Te laat bezwaar gemaakt of toch niet?
Indien bezwaar of beroep wordt ingesteld tegen een besluit van een bestuursorgaan, dan moet dat worden ingesteld binnen de daarvoor geldende termijn. Gebeurt dat niet, dan wordt het bezwaar/beroep niet-ontvankelijk verklaard. De wet maakt hierop een uitzondering indien niet redelijkerwijs kan worden geoordeeld dat de indiener in verzuim is (artikel 6: 11 Awb) of anders gezegd, er geen verwijt kan worden gemaakt voor de overschrijding van de termijn.

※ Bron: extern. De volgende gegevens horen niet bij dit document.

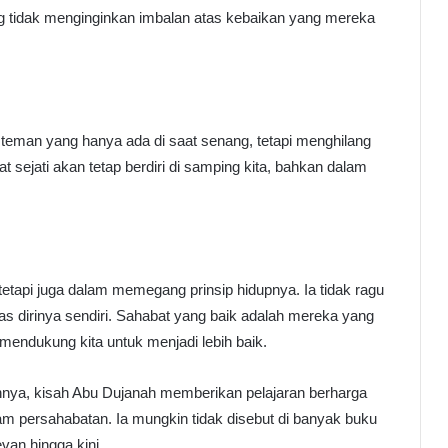
g tidak menginginkan imbalan atas kebaikan yang mereka
 teman yang hanya ada di saat senang, tetapi menghilang
 sejati akan tetap berdiri di samping kita, bahkan dalam
tetapi juga dalam memegang prinsip hidupnya. Ia tidak ragu
s dirinya sendiri. Sahabat yang baik adalah mereka yang
u mendukung kita untuk menjadi lebih baik.
innya, kisah Abu Dujanah memberikan pelajaran berharga
am persahabatan. Ia mungkin tidak disebut di banyak buku
levan hingga kini.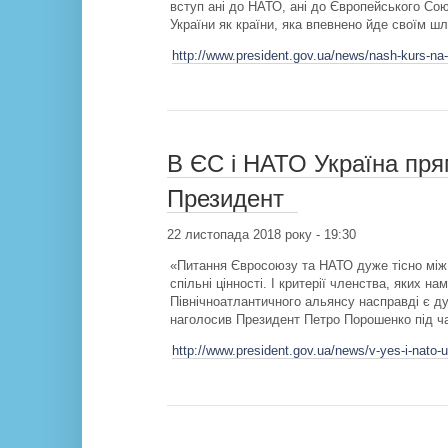
вступ ані до НАТО, ані до Європейського Союзу
України як країни, яка впевнено йде своїм ш
http://www.president.gov.ua/news/nash-kurs-na
В ЄС і НАТО Україна пря
Президент
22 листопада 2018 року - 19:30
«Питання Євросоюзу та НАТО дуже тісно між со
спільні цінності. І критерії членства, яких 
Північноатлантичного альянсу насправді є ду
наголосив Президент Петро Порошенко під ча
http://www.president.gov.ua/news/v-yes-i-nato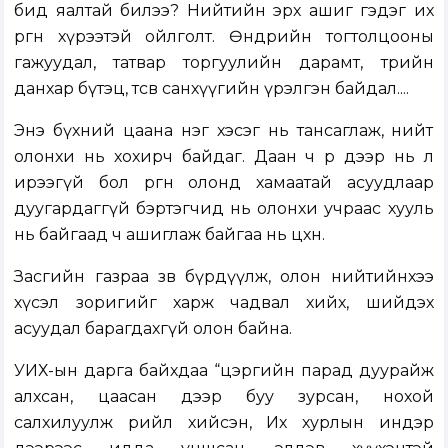
бид яалтай билээ? Нийтийн эрх ашиг гэдэг их
өргөн хүрээтэй ойлголт. Өнөөдрийн тогтолцооны
гажуудал, татвар торгуулийн дарамт, төрийн
данхар бүтэц, төсөв санхүүгийн үрэлгэн байдал....
Энэ бүхний цаана нэг хэсэг нь тансаглаж, нийт
олонхи нь хохирч байдаг. Даан ч өөр дээр нь л
ирээгүй бол өргөн олонд хамаатай асуудлаар
дуугардаггүй бэртэгчид нь олонхи учраас хууль
нь байгаад ч ашиглаж байгаа нь цөөхөн.
Засгийн газраа зөв бүрдүүлж, олон нийтийнхээ
хүсэл зоригийг харж чадвал хийх, шийдэх
асуудал барагдахгүй олон байна.
УИХ-ын дарга байхдаа “цэргийн парад дуурайж
алхсан, цаасан дээр буу зурсан, нохой
салхилуулж рийл хийсэн, Их хурлын индэр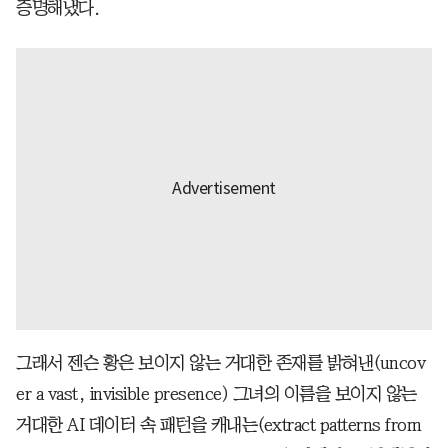
증명해냈다.
그래서 젠슨 황은 보이지 않는 거대한 존재를 밝혀낸(uncov
er a vast, invisible presence) 그녀의 이름을 보이지 않는
거대한 AI 데이터 속 패턴을 캐내는(extract patterns from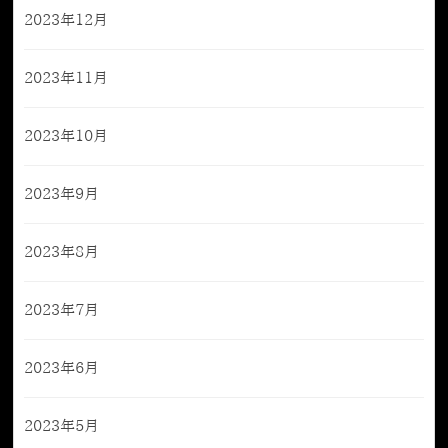
2023年12月
2023年11月
2023年10月
2023年9月
2023年8月
2023年7月
2023年6月
2023年5月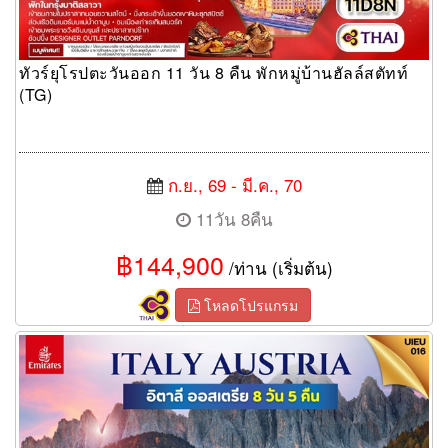
ทัวร์ยุโรปตะวันออก 11 วัน 8 คืน พักหมู่บ้านฮัลล์สตัทท์
(TG)
ก.ย., 69 - มี.ค., 70
11วัน 8คืน
฿144,900
/ท่าน (เริ่มต้น)
โหลดโปรแกรม
ทัวร์อิตาลี ออสเตรีย 8วัน 5คืน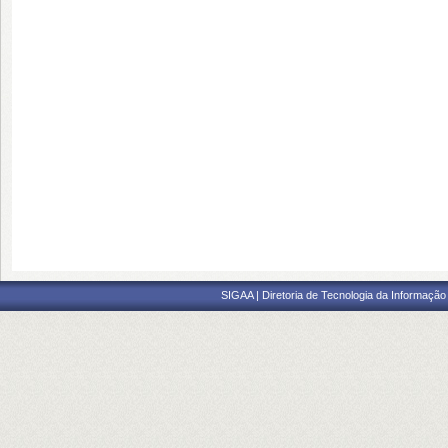
SIGAA | Diretoria de Tecnologia da Informação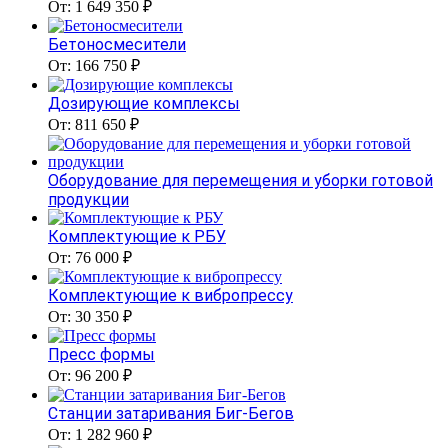
От: 1 649 350 ₽
Бетоносмесители
От: 166 750 ₽
Дозирующие комплексы
От: 811 650 ₽
Оборудование для перемещения и уборки готовой
продукции
Комплектующие к РБУ
От: 76 000 ₽
Комплектующие к вибропрессу
От: 30 350 ₽
Пресс формы
От: 96 200 ₽
Станции затаривания Биг-Бегов
От: 1 282 960 ₽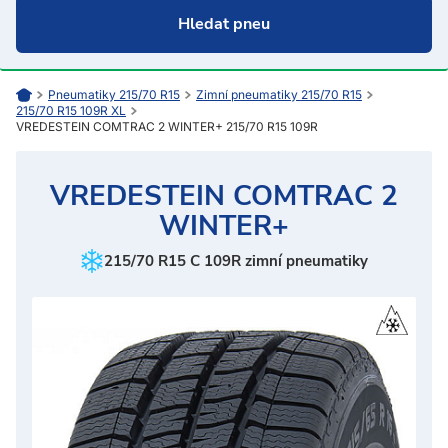
Pneumatiky 215/70 R15
Zimní pneumatiky 215/70 R15
215/70 R15 109R XL
VREDESTEIN COMTRAC 2 WINTER+ 215/70 R15 109R
VREDESTEIN COMTRAC 2
WINTER+
215/70 R15 C 109R zimní pneumatiky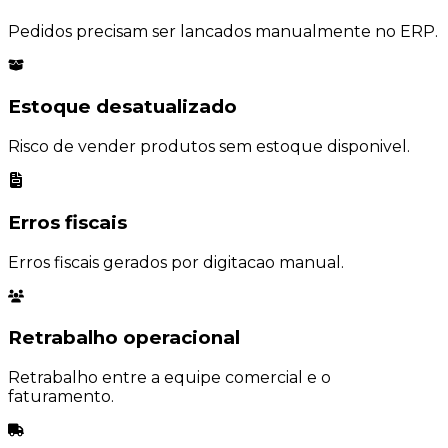
Pedidos precisam ser lancados manualmente no ERP.
Estoque desatualizado
Risco de vender produtos sem estoque disponivel.
Erros fiscais
Erros fiscais gerados por digitacao manual.
Retrabalho operacional
Retrabalho entre a equipe comercial e o
faturamento.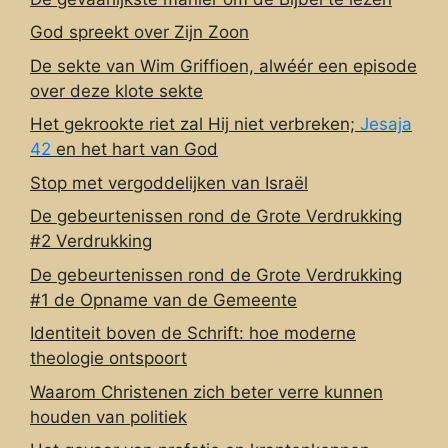
God spreekt over Zijn Zoon
De sekte van Wim Griffioen, alwéér een episode
over deze klote sekte
Het gekrookte riet zal Hij niet verbreken;
Jesaja
42
en het hart van God
Stop met vergoddelijken van Israël
De gebeurtenissen rond de Grote Verdrukking
#2 Verdrukking
De gebeurtenissen rond de Grote Verdrukking
#1 de Opname van de Gemeente
Identiteit boven de Schrift: hoe moderne
theologie ontspoort
Waarom Christenen zich beter verre kunnen
houden van politiek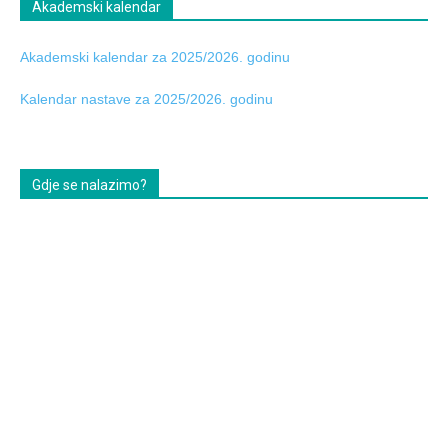
Akademski kalendar
Akademski kalendar za 2025/2026. godinu
Kalendar nastave za 2025/2026. godinu
Gdje se nalazimo?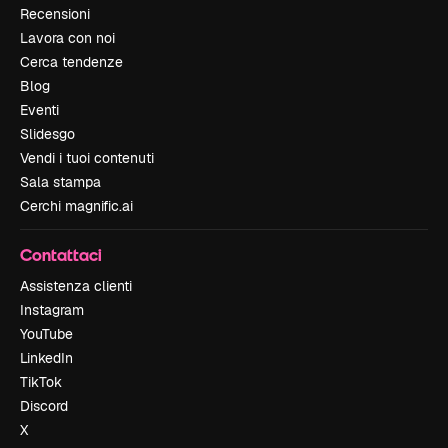
Recensioni
Lavora con noi
Cerca tendenze
Blog
Eventi
Slidesgo
Vendi i tuoi contenuti
Sala stampa
Cerchi magnific.ai
Contattaci
Assistenza clienti
Instagram
YouTube
LinkedIn
TikTok
Discord
X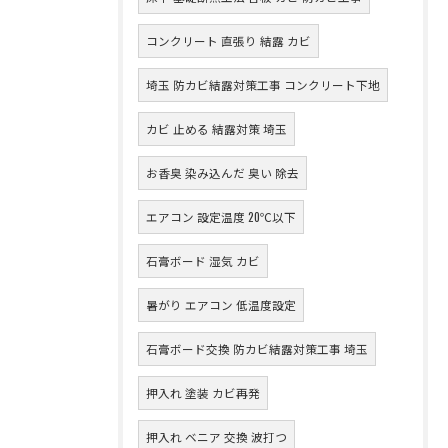
コンクリート 直張り 結露 カビ
埼玉 防カビ結露対策工事 コンクリート下地
カビ 止める 結露対策 埼玉
お香臭 染み込んだ 臭い 除去
エアコン 設定温度 20℃以下
石膏ボード 湿気 カビ
暑がり エアコン 低温度設定
石膏ボード交換 防カビ結露対策工事 埼玉
押入れ 塗装 カビ再発
押入れ ベニア 交換 波打つ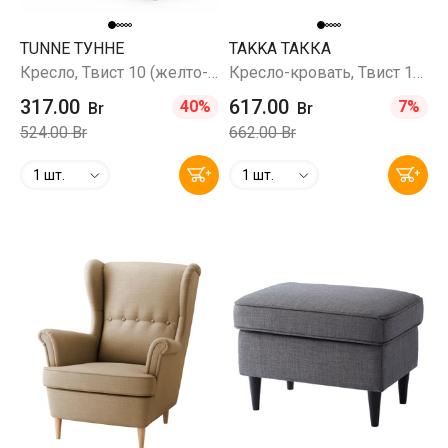
TUNNE ТУННЕ
TAKKA ТАККА
Кресло, Твист 10 (желто-оранжевый)
Кресло-кровать, Твист 12 (бирюзовый)
317.00
617.00
40%
7%
Br
Br
524.00 Br
662.00 Br
1 шт.
1 шт.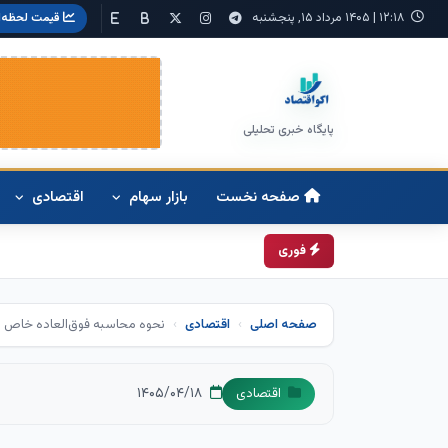
۱۲:۱۸
|
۱۴۰۵ مرداد ۱۵, پنجشنبه
قیمت لحظه‌ا
پایگاه خبری تحلیلی
صفحه نخست
بازار سهام
اقتصادی
فوری
صفحه اصلی
اقتصادی
نحوه محاسبه فوق‌العاده خاص د
۱۴۰۵/۰۴/۱۸
اقتصادی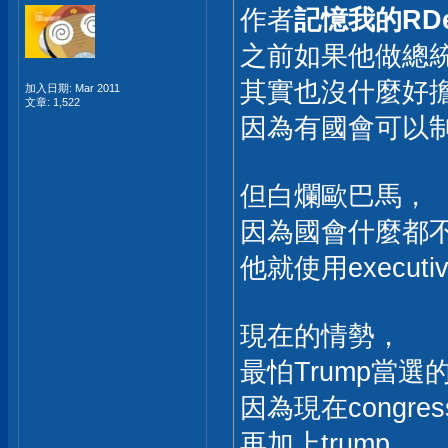
作者
記憶我的RDe
之前如果他做總
其實也沒什麼好
加入日期: Mar 2011
文章: 1,522
因為有國會可以
但白爛歐巴馬，
因為國會什麼都
他就使用execut
現在的情勢，
最怕Trump當
因為現在congres
再加上trump，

Er kunnen dus omstandigheden zijn waarin de termijn is verstreken maar het bezwaar/beroep wordt geacht toch niet te laat te zijn ingediend: de verschoonbare termijnoverschrijding. In dat geval geldt echter wel de eis dat bezwaar of beroep moet worden ingesteld binnen twee weken nadat degene die bezwaar of beroep instelt, bekend is geraakt met het besluit (de twee weken regel).
Weinig ruimte
De juridische praktijk is echter dat de bestuursrechter weinig ruimte geeft voor een verschoonbare termijnoverschrijding. De laatste jaren zien we echter een maatschappelijke roep om meer rechtsbescherming voor de burger in het algemeen en dat lijkt ook het geval te zijn ten aanzien van de al dan niet verschoonbare termijnoverschrijding.
Uit uitspraken van de Afdeling bestuursrechtspraak van de Raad van State (van 20 april 2022 en 26 april 2022) leek al te volgen dat de Afdeling namelijk meer ruimte geeft om ook na overschrijding van de twee weken regel, omstandigheden aanwezig te achten die de termijnoverschrijding verschoonbaar laten zijn.
Manier van beoordelen
Inmiddels heeft het College van Beroep voor het bedrijfsleven (het CBb) een nog verdergaande, duidelijke uitspraak gedaan. Uitgangspunt voor het CBb is dat indien de indiener van een bezwaar- of beroepschrift zich op bijzondere omstandigheden (voor termijnoverschrijding) beroept, deze moeten worden beoordeeld met een op het individuele geval gerichte, contextuele benadering. Ook bij bijvoorbeeld geringe verwijtbaarheid zou dan
verschoonbaarheid kunnen worden aangenomen. Let wel, alles hangt af van de concrete omstandigheden van het geval.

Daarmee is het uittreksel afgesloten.